When I was on the faculty at Johns Hopkins, I co-founded the Johns Hopkins Myositis Center in 2007. My Hopkins colleagues and I discovered a form of immune-mediated necrotizing myopathy that can be triggered by statins, a type of medication used to lower cholesterol concentrations (Arthritis Rheum 63:713–721, 2011). This disease occurs in approximately 1 in 50,000 Black and white Americans who are exposed to statins. However, working with colleagues in New Mexico, I found that members of the Navajo Nation are much more likely to develop this disease (Arthritis Rheum 2022; DOI:10.1002/art.42126; online ahead of print). Indeed, approximately 1 in 300 of these American Indians may develop this form of myositis if exposed to statins. We are currently trying to understand why some people can safely use statins while others are at an increased risk of developing myositis and should avoid this type of cholesterol-lowering medication.

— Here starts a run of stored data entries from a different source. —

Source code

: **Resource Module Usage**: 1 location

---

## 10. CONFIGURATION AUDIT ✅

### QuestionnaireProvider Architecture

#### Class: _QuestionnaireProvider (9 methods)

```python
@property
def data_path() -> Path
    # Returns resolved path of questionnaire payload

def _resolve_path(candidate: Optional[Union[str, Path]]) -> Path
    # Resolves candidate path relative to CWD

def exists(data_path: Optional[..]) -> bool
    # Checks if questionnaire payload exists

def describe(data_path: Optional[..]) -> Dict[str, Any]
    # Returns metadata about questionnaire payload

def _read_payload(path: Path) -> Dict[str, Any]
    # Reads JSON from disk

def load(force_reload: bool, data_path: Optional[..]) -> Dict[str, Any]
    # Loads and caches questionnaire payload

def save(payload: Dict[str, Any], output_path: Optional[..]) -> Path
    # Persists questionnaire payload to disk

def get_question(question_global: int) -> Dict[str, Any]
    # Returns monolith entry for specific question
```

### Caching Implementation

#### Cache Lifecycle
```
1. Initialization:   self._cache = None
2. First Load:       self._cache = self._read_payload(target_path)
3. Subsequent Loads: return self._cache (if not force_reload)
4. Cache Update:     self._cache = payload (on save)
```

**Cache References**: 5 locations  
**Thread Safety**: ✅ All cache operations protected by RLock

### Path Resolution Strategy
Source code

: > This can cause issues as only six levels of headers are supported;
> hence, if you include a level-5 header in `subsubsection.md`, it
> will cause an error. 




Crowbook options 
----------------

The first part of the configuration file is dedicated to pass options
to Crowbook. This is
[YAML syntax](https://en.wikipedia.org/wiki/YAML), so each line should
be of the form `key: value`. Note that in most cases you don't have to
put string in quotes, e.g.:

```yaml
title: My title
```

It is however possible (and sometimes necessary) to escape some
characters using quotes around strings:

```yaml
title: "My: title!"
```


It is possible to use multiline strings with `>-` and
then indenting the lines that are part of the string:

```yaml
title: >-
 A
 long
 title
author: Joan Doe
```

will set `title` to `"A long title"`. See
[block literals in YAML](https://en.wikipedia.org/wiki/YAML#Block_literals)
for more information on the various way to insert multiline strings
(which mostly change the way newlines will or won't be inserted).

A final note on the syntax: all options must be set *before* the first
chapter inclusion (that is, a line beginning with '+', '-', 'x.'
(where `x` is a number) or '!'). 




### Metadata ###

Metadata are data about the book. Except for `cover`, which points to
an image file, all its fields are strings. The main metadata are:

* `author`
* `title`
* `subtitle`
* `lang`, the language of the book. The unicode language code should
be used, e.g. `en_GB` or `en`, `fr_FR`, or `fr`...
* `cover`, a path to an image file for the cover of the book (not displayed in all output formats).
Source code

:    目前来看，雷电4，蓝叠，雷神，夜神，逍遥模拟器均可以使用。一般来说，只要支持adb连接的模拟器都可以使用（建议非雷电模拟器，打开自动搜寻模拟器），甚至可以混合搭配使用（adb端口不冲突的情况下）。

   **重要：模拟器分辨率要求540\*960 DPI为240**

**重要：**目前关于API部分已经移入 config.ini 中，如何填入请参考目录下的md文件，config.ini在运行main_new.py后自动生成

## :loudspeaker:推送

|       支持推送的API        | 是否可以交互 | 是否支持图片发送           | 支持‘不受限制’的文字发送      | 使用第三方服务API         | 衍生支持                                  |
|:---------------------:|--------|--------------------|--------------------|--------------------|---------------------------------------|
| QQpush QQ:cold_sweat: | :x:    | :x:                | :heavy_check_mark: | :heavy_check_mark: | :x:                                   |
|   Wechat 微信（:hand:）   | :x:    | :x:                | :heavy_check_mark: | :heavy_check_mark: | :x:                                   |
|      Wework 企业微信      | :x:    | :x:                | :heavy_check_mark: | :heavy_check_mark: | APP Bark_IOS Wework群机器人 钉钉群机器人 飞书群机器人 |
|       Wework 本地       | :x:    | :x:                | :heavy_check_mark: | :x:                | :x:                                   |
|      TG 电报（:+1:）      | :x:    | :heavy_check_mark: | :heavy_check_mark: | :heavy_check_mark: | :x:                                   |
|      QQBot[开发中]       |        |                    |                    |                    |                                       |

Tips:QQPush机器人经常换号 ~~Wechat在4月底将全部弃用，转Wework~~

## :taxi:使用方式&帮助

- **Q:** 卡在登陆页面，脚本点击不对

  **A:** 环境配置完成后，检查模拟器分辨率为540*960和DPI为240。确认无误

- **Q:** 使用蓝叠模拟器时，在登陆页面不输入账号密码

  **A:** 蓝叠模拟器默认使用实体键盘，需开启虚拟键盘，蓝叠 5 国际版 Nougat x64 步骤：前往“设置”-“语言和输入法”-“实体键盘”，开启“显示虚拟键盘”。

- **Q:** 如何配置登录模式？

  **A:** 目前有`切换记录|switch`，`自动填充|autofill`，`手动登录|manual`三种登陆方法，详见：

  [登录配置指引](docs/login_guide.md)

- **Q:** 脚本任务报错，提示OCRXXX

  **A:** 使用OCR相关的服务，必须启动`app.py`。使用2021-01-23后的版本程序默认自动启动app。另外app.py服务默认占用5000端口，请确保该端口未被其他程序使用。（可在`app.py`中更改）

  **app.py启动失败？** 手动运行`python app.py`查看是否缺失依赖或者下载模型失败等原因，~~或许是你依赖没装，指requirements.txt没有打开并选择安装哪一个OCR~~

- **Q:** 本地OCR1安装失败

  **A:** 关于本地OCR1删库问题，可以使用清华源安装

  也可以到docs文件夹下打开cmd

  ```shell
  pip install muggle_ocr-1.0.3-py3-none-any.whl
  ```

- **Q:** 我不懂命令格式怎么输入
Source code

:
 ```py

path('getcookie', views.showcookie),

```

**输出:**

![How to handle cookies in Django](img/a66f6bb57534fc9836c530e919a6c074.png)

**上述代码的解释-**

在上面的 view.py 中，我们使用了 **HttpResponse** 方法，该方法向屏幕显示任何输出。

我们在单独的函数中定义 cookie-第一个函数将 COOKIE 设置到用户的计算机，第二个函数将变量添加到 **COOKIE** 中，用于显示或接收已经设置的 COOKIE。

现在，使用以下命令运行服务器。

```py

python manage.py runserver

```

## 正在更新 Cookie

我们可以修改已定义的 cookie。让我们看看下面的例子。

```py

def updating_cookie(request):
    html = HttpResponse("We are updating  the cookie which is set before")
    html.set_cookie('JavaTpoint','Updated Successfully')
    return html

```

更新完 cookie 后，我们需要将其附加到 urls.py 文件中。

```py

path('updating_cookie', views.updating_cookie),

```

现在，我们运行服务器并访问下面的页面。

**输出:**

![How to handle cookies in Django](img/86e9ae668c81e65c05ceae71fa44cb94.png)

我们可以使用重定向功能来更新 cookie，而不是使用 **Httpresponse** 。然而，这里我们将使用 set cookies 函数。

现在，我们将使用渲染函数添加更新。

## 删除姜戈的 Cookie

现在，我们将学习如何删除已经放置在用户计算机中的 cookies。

At NIH, my lab is 1) defining the different subtypes of autoimmune muscle disease based on muscle histology, autoantibodies, and other biomarkers; 2) elucidating the role of myositis autoantibodies in the pathogenesis of myositis; 3) developing animal models of myositis that are relevant to the human diseases; 4) understanding how environmental exposures, including medications such as statins and cancer immunotherapies, can trigger autoimmune muscle disease, and 5) using novel therapeutic strategies to treat myositis patients at the NIH Clinical Center.
In addition to seeing myositis patients at the NIH Clinical Center, I am an adjunct professor of neurology and medicine at Hopkins, where I continue to see patients at the Myositis Center.